Warga Diminta BMKG Tak Percaya Ramalan Gempa M 6,0 di Mamuju Sulbar
Wikimedia Commons/Z22
Nasional

Di sisi lain, Badan Nasional Penanggulangan Bencana (BNPB) mengimbau warga Mamuju untuk tak perlu mengungsi ke tempat yang lebih tinggi pasca gempa M 5,8 kemarin.

WowKeren - Gempa dengan magnitudo 5,8 sempat mengguncang Mamuju, Sulawesi Barat, pada Rabu (8/6) kemarin. Belakangan beredar pesan yang mengatakan Mamuju akan diguncang gempa susulan dengan magnitudo 6,0.

Isu terkait ramalan gempa M 6,0 tersebut berembus kencang. Tak sedikit masyarakat yang dibuat panik oleh ramalan tersebut.
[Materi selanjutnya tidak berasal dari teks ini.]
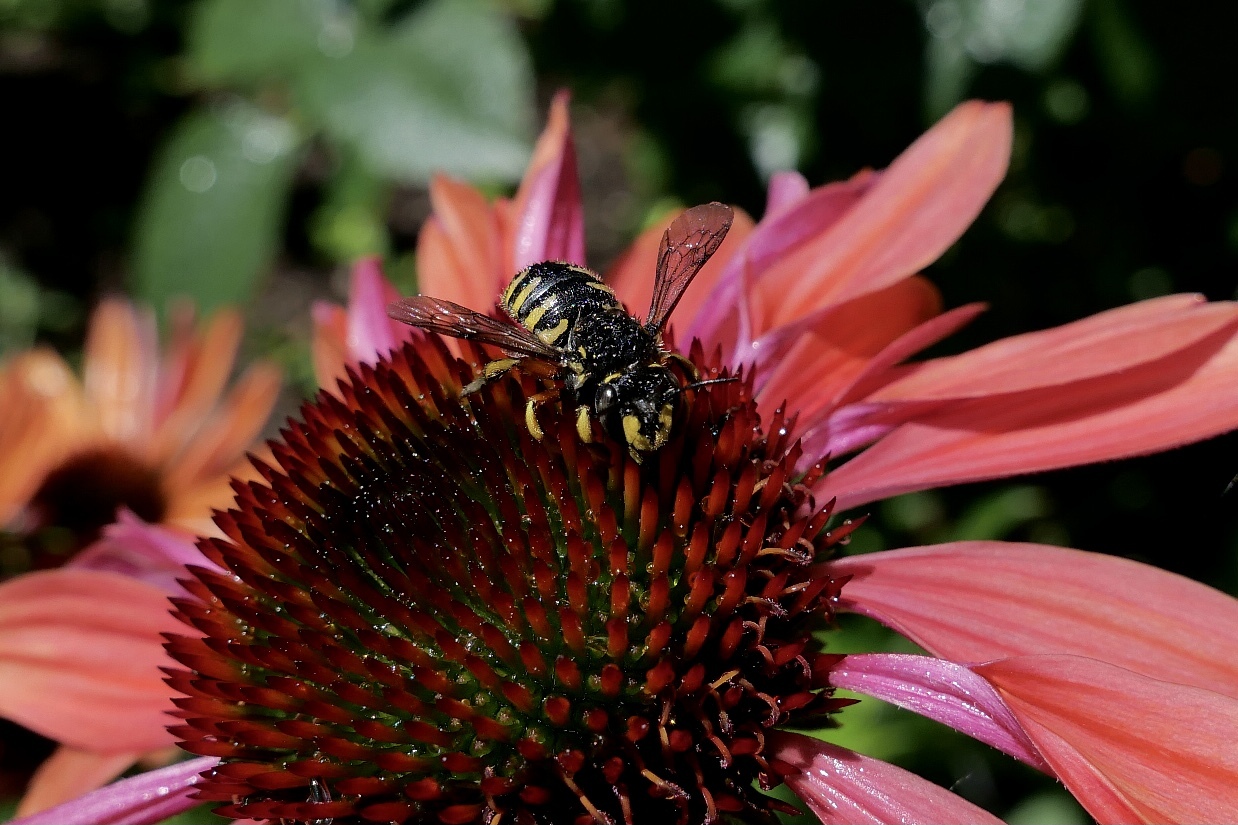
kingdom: Animalia
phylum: Arthropoda
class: Insecta
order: Hymenoptera
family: Megachilidae
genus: Anthidium
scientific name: Anthidium manicatum
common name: Wool carder bee
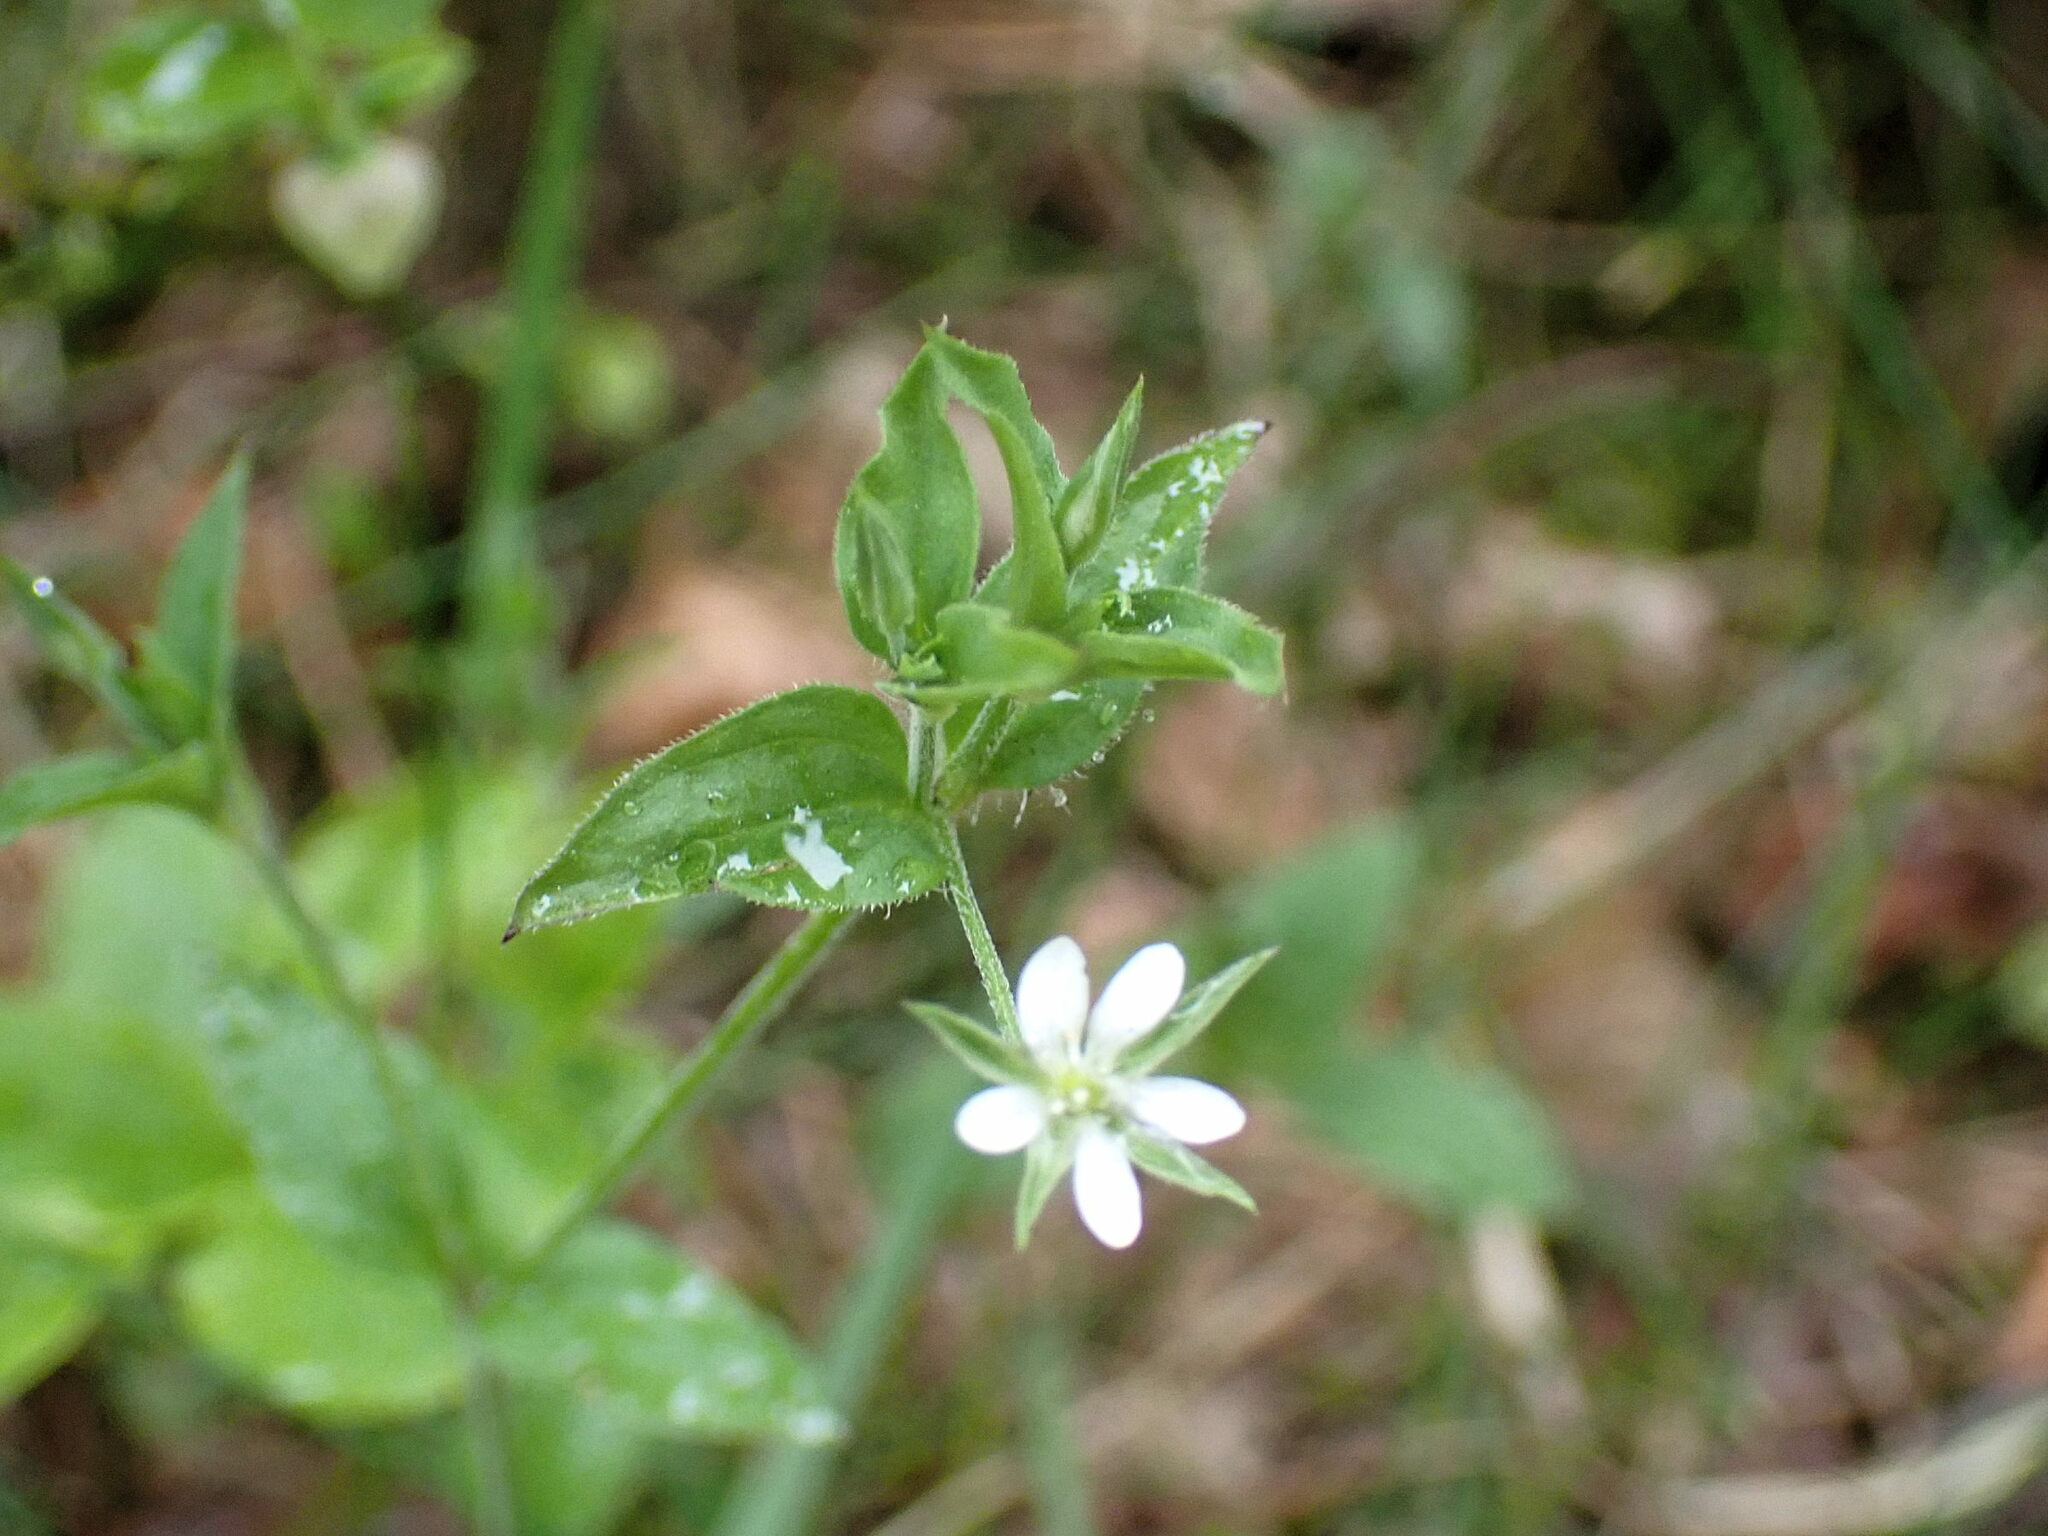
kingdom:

Terkait hal ini, Badan Meteorologi, Klimatologi dan Geofisika (BMKG) meminta masyarakat untuk tidak terpancing. Apalagi oleh berita yang tak jelas sumbernya.

"Kepada saudara-saudara saya di Mamuju dan sekitarnya, mohon dengan sangat JANGAN PERNAH PERCAYA ramalan gempa yang akan terjadi di Mamuju sekitar Mag 6,0," tulis Koordinator Bidang Mitigasi Gempa Bumi dan Tsunami BMKG, Daryono, dalam akun Twitter pribadinya, Kamis (9/6).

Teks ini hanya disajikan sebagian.